34. Massacre at Central High / Blackboard Massacre(1976)
This cheaply made exploitation film gathers interest because of its offbeat quality and the murderous solutions by the main characters – two qualities which classify it as a precursor to Heathers. What makes Massacre at Central High rise above most slasher films is its unusual level of political metaphor: an intriguing allegorical premise amongst a dreamlike and nightmarish, presentation, inspired by George Orwell’s Animal Farm. There are two other elements that set it apart from most entries in the genre: First, the killer actually starts out as the hero and then slowly becomes a threat to any student standing in his way, and secondly, the film is void of any adults. There are no teachers present, and the police are never called in to investigate the deaths.
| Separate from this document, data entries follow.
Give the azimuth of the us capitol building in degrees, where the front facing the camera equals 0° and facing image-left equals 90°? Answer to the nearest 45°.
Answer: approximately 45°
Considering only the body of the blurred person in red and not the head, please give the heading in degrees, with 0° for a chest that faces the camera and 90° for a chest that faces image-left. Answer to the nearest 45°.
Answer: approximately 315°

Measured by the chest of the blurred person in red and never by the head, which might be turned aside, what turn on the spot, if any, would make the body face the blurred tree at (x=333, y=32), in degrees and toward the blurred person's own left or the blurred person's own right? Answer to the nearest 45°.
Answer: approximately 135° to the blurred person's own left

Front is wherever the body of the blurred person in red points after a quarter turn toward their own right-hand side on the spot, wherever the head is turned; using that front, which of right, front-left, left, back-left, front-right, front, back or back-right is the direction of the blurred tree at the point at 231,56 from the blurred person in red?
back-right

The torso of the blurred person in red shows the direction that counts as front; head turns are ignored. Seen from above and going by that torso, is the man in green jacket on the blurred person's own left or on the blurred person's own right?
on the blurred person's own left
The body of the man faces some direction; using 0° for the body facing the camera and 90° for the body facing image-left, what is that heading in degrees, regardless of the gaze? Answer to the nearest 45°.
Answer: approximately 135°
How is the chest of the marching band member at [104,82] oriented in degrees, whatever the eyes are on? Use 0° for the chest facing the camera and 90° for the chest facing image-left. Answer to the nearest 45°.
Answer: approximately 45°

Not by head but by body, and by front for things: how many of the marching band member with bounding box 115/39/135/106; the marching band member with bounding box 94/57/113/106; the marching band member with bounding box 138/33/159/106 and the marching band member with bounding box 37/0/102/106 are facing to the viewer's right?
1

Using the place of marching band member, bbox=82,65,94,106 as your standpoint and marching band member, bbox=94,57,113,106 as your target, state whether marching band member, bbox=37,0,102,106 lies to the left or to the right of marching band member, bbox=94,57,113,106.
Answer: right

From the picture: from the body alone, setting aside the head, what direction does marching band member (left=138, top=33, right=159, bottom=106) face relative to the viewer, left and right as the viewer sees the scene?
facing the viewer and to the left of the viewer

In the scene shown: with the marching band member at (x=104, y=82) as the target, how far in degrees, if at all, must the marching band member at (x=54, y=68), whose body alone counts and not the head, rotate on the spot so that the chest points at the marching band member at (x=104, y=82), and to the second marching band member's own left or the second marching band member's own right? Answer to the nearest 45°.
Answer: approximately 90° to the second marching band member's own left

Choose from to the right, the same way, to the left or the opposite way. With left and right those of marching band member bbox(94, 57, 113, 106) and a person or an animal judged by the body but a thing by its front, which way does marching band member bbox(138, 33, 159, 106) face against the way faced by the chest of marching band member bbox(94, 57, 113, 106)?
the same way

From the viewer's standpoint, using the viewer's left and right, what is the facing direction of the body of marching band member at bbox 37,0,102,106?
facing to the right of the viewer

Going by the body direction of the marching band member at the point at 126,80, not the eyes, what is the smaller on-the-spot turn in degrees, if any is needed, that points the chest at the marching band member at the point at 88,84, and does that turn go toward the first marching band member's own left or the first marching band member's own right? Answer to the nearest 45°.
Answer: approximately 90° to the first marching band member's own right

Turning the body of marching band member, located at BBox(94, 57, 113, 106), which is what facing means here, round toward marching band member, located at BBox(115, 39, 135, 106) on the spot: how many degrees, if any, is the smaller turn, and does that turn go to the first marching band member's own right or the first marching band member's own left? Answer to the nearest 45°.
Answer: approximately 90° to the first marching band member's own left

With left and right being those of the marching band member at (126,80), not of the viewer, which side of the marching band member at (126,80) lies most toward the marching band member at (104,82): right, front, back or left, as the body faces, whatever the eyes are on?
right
33. The House on Sorority Row (1983)
This was Mark Rosman’s first feature after working as Brian De Palma’s assistant for years. The House on Sorority Row is stylish and well crafted, albeit formulaic, and remains a cut above the typical slasher. It also features one hell of a jump scare in the final scene. Trivia: The film found a loyal cult following years later when it was selected by Quentin Tarantino for the First Quentin Tarantino Film Fest in Austin, Texas, 1996.
32. Deadly Blessing (1981)
While I am not including The Last House On The Left and Hills Have Eyes on this list (since I consider them “backwoods horror”), Wes Craven does have one more film apart from A Nightmare On Elm Street that is mentioned here. Deadly Blessing is Craven’s fifth film and a supernatural-themed slasher that isn’t as bad as some claim it to be. Unlike Summer Of Fear, his made for TV disaster, Blessing is a curious discovery, set in the Amish community. The film still boasts a few of Craven’s best jump scares and a terrific score courtesy of James Horner. The film is beautifully photographed and features a terrifying sequence with Sharon Stone trapped in a barn by seemingly supernatural forces. The downside: Deadly Blessing also has a convoluted story that suffers from shoddy editing.
31. Slumber Party Massacre (1982)
Scripted by lesbian erotica novelist Rita Mae Brown and directed by Amy Holden Jones, Slumber Party Massacre was praised in some circles for its reputed feminist angle. Men are spineless and the women are sexually liberated, smart and usually in control of the chaos that ensues. The final confrontation culminates with symbolic imagery of castration and rape. Slumber Party Massacre also features one of the most underrated villains in any slasher film – the driller killer. Unfortunately, the sequels featured copycat killers, none of which could match the intensity of the original.